### TRECHO DA PÁGINA
——————
Os quatro primeiros informantes disseram-me que as discotecas e o álcool têm um papel muito importante na paquera. Dá-se por suposto que as pessoas vão esquecer tudo o que fizeram enquanto estiveram bêbadas. Todos sabem que é mentira, mas conveniente enquanto crença. Nas discotecas, com os futuros parceiros levemente ou muito embriagados, vale o tipo de aproximação que conhecemos.
Perguntei se um homem poderia se aproximar de uma mulher na rua ou no ônibus e dizer: “Menina, achei você muito legal (ou bonita, ou gostosa, como queiram). Vamos bater um papo?” Nem pensar, responderam-me. Essa abordagem seria encarada como ofensa. Não é por aí que a coisa funciona.
O rapaz e moça com quem conversei disseram que se valoriza as aproximações discretas. Digamos que um amigo lhe apresenta uma amiga. Com jeito, você pode convidá-la para tomar um café. No início tem de parecer amizade. Eu quis saber se isso também se aplica às moças, ou seja, se podem tomar a iniciativa. É mais raro, mas tomam.
Já de posse de alguns dados, observei um pouco mais os comportamentos dos jovens. Um dia eu estava no ônibus, indo para a universidade, quando sentou-se perto de mim uma menina muito bonita. Nos sucessivos pontos entraram vários rapazes. Nenhum deles deu uma olhada para ela, aquela “medida” básica. Todos olhavam para frente, do jeito meio apressado de sempre, sem desviar o rosto para a garota. Do ângulo em que eu estava não podia ver se ela encarava alguns deles, mas garanto que não fez nenhum movimento de cabeça indicando uma atitude mais interessada.
Na universidade vejo alguns casais, discretíssimos, para os nossos padrões. Estão juntos, mão na mão, em geral rindo e brincando um com o outro, mas sem algazarra. Fica a advertência para os futuros bolsistas jovens e solteiros: Observem os códigos!
Não sei se a história de que as européias são loucas por um “latin lover” é verdadeira. Não vi sinal disso, alguma coisa apareceria ao menos nas propagandas de jornal, televisão ou outdoors. Por outro lado, conheci três suecos casados com brasileiras, todas morenas. Coincidências, talvez. Repito: relato apenas observações, não estou fazendo pesquisa. Para constar: A propaganda mais ousada que vi mostra uma mulher com um maiô duas peças. Nem chega a ser biquíni.
O curioso é que, na minha adolescência e mesmo alguns anos depois, as revistinhas de sacanagem explícita vendidas no mercado paralelo (um ou outro dono de banca sempre tinha) eram suecas. Acho que ninguém sabia se vinham mesmo da Suécia, mas essa era a crença. O país era considerado um celeiro de mulheres lindas, liberadas e do sexo livre. Não sei se isso um dia foi verdade, ou se foi mais dos tantos mitos a povoar a imaginação dos anos 60. Lá pelo meio da década os namorados começaram a ir para a cama. Em 1967 Gaiarsa publicou “A Juventude diante do Sexo”, pondo fogo na revolução. O Brasil liberou geral e as revistinhas nórdicas foram esquecidas.
——————
### DADOS PARA ANÁLISE
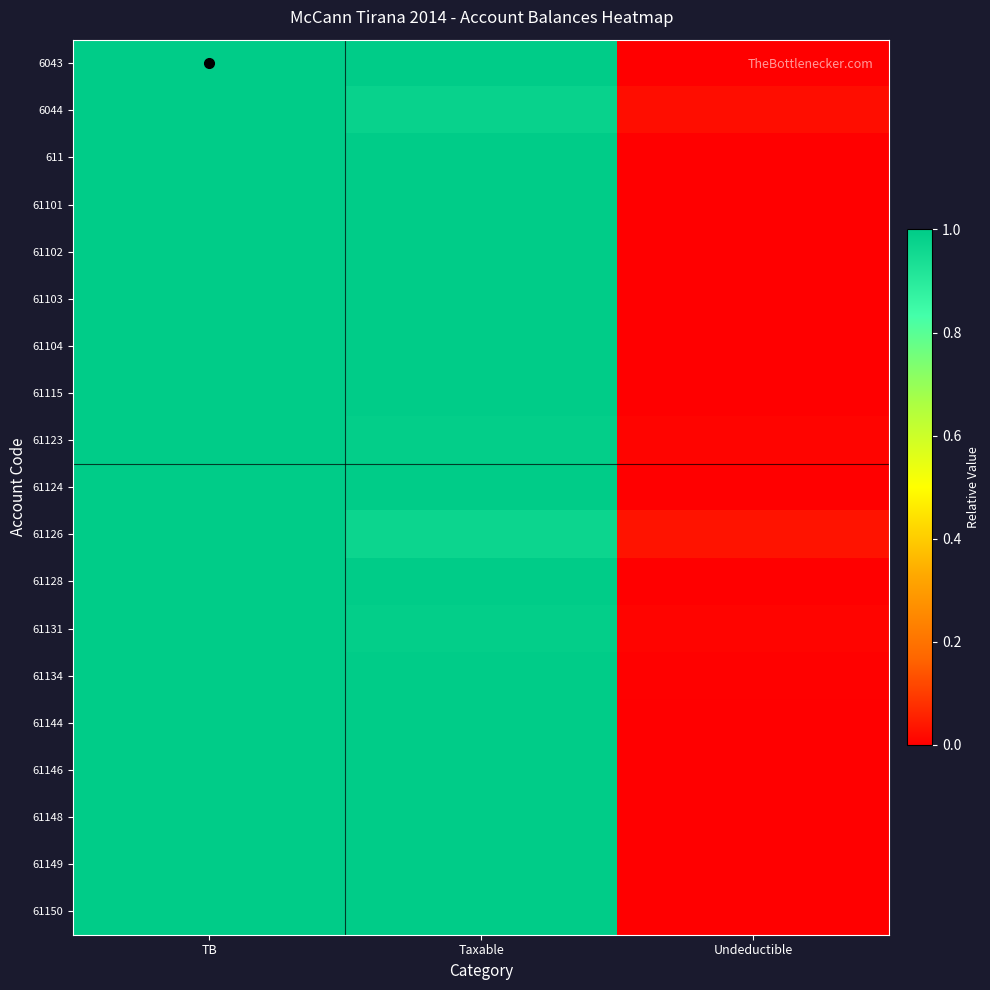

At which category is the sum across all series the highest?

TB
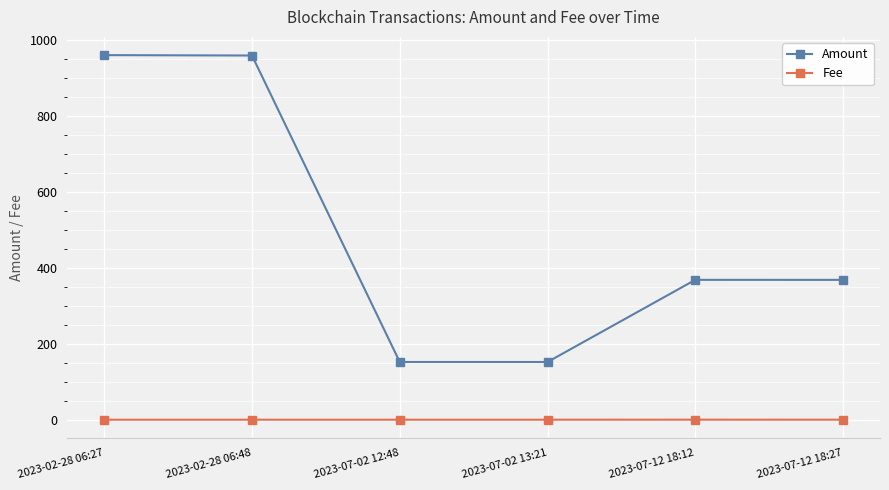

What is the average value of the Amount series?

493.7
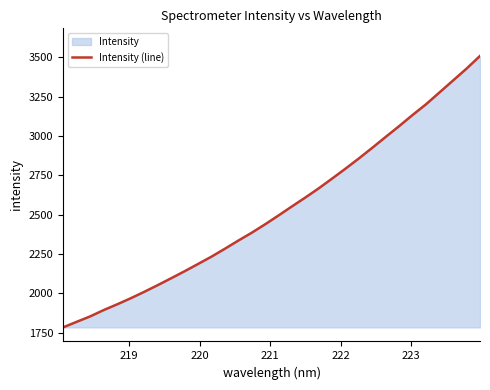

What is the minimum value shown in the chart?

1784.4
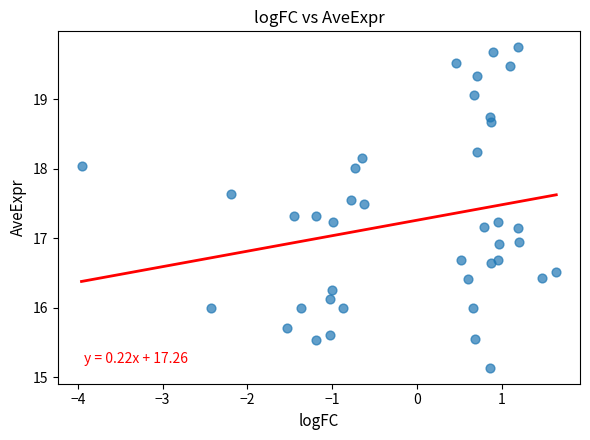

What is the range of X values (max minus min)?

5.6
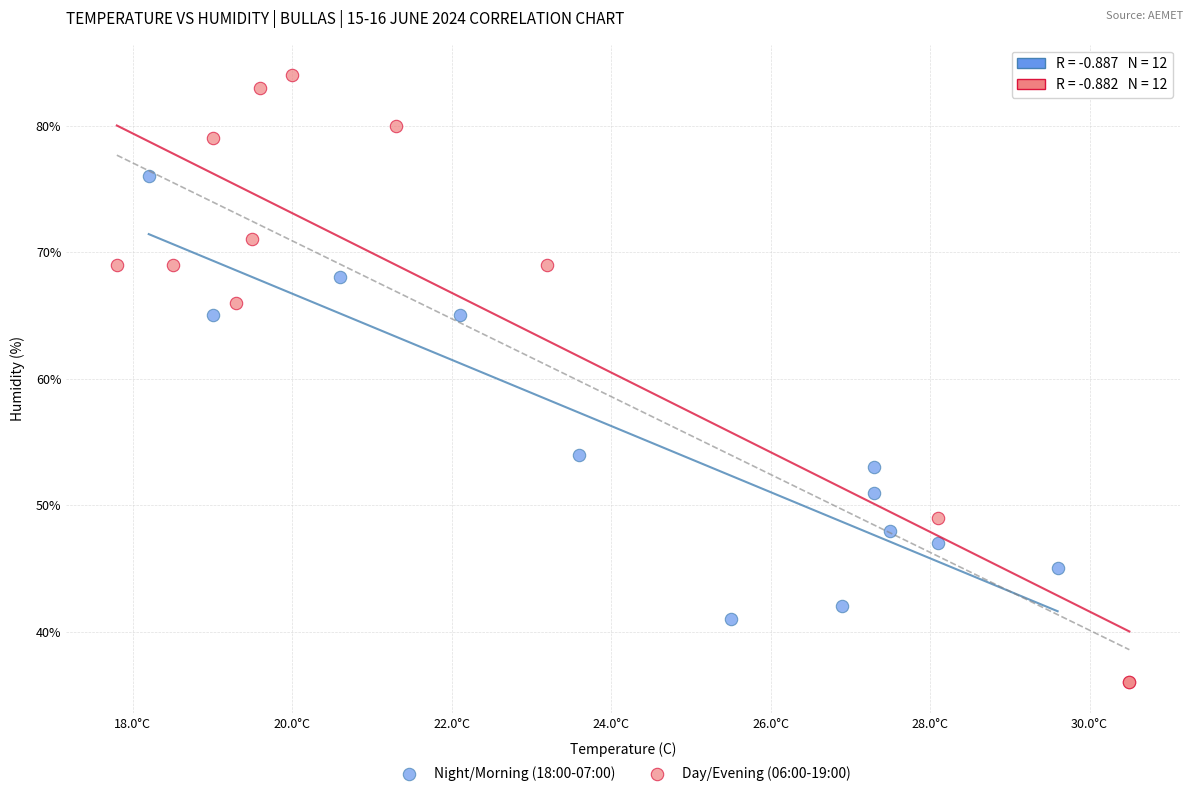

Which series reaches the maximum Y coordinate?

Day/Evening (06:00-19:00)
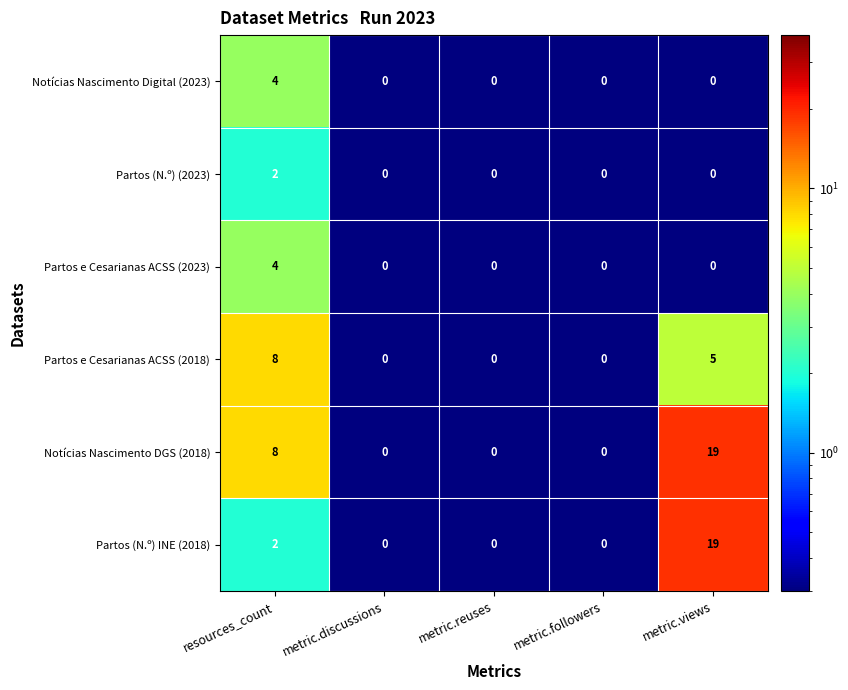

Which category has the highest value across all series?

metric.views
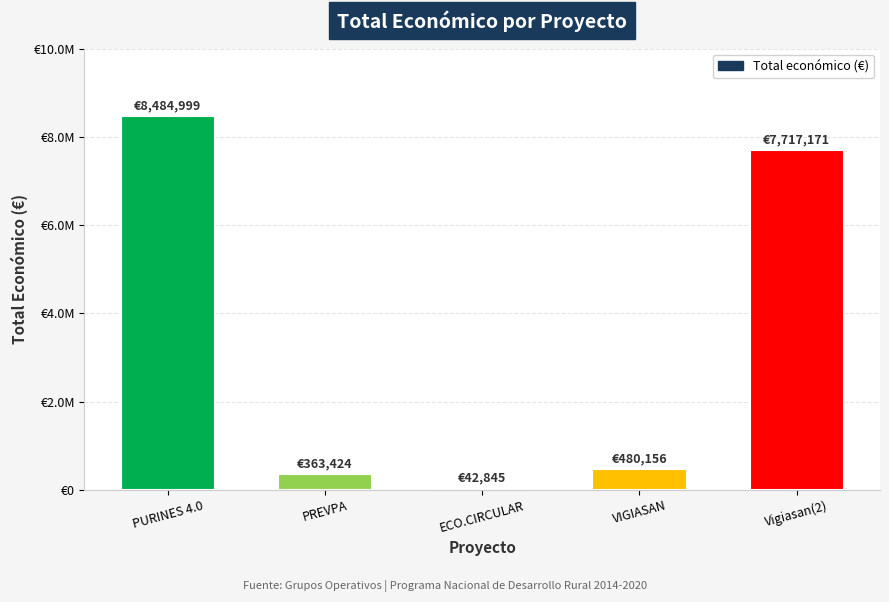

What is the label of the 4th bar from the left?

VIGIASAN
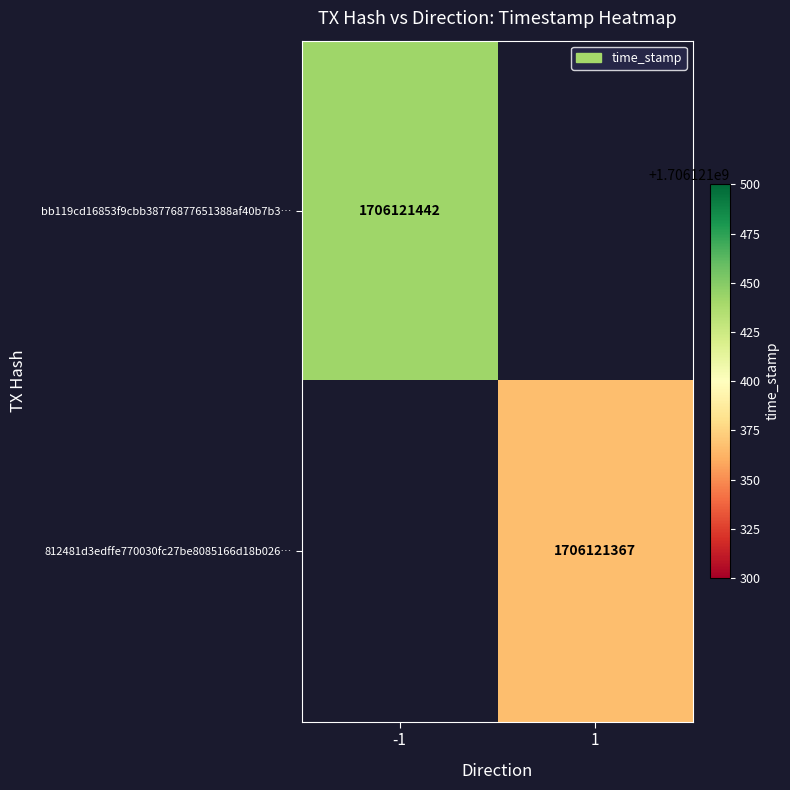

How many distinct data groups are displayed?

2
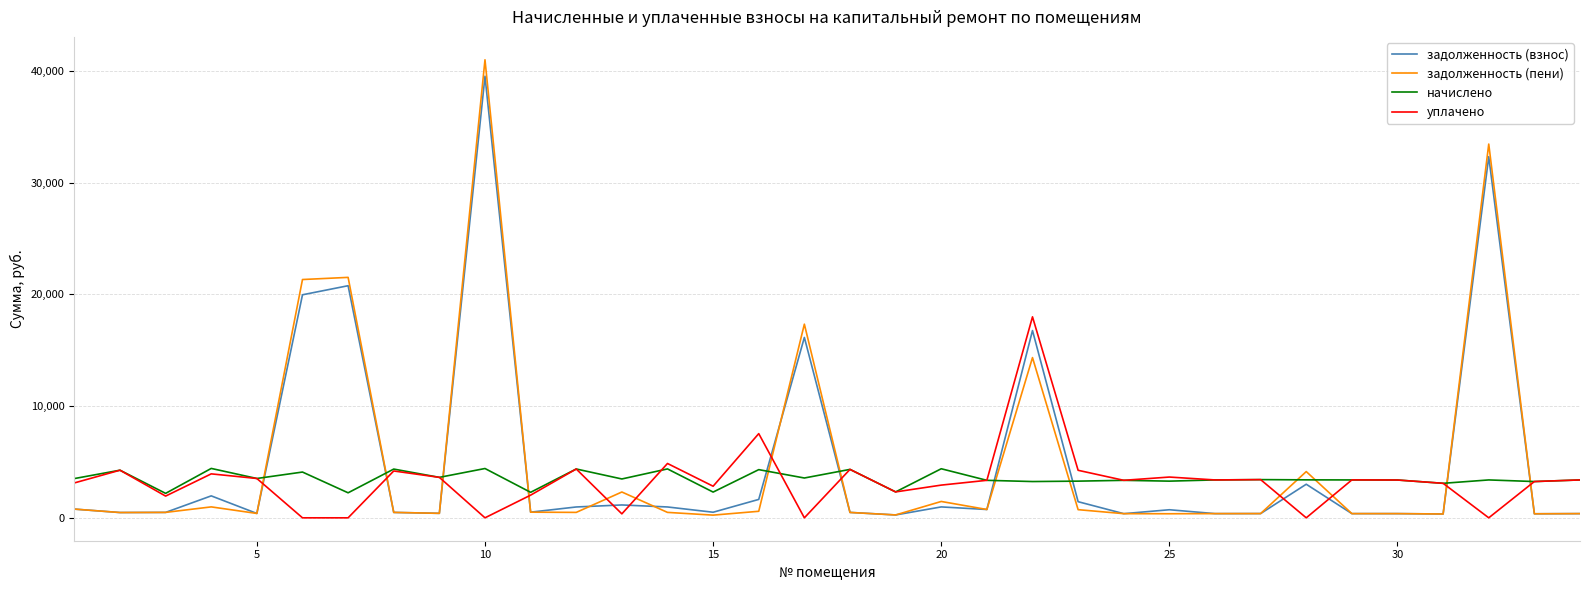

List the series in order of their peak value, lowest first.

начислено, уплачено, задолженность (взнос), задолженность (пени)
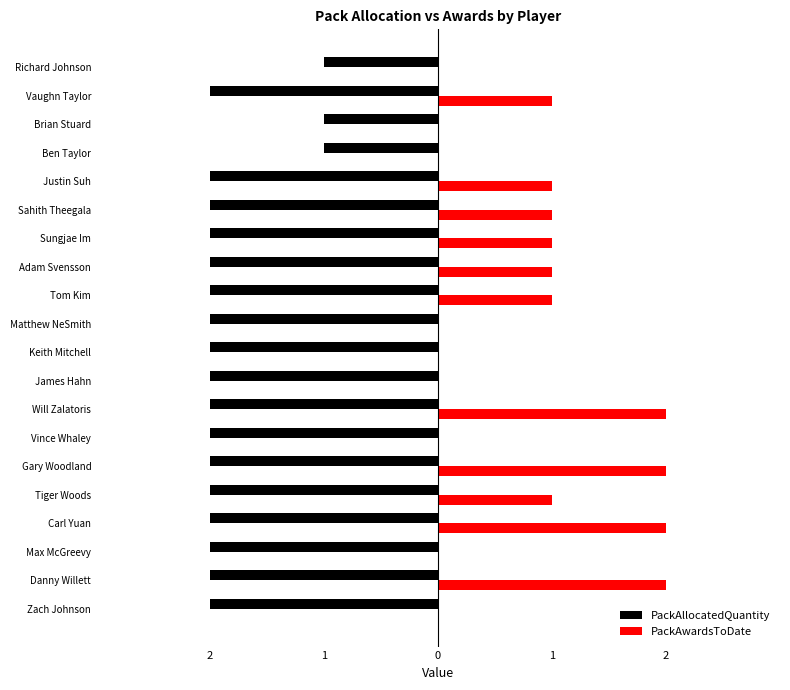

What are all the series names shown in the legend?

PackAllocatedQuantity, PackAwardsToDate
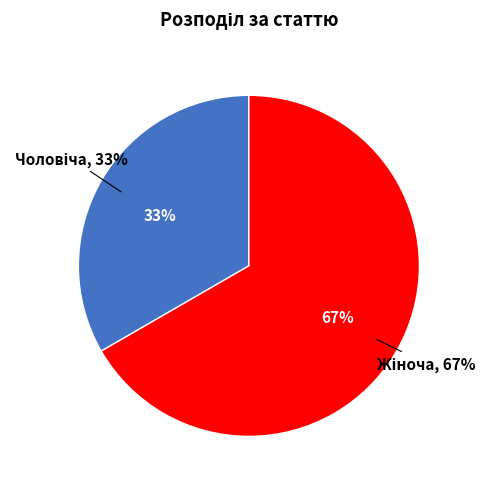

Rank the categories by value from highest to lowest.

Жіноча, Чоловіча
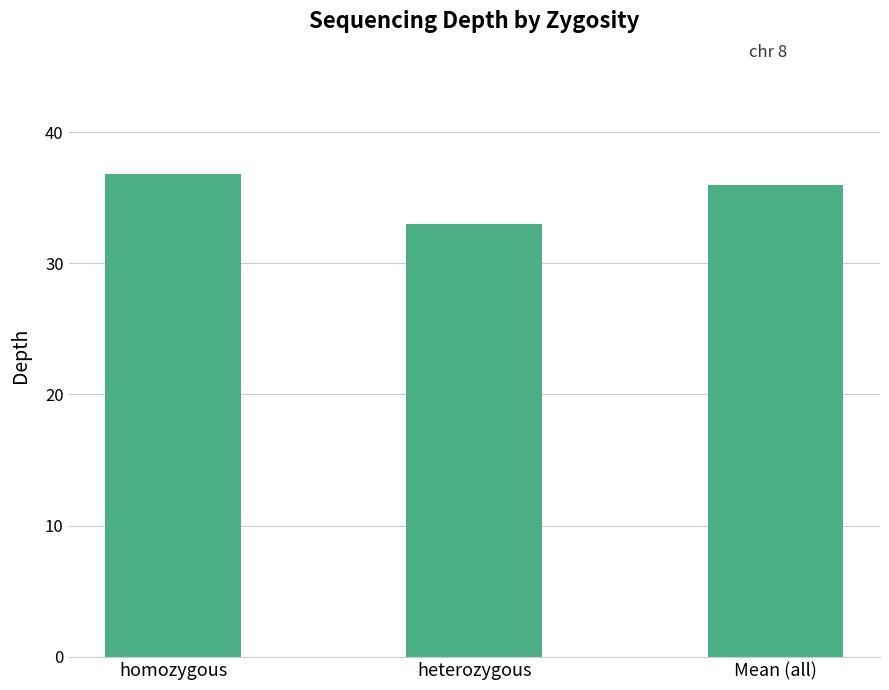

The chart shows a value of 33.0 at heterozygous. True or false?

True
——————
### TAREFA A REALIZAR
Extraia do trecho da página, sem nenhuma alteração, a passagem que começa em "Na universidade vejo" e vai até "Observem os códigos!", incluindo essas últimas palavras.

### RESPOSTA
Na universidade vejo alguns casais, discretíssimos, para os nossos padrões. Estão juntos, mão na mão, em geral rindo e brincando um com o outro, mas sem algazarra. Fica a advertência para os futuros bolsistas jovens e solteiros: Observem os códigos!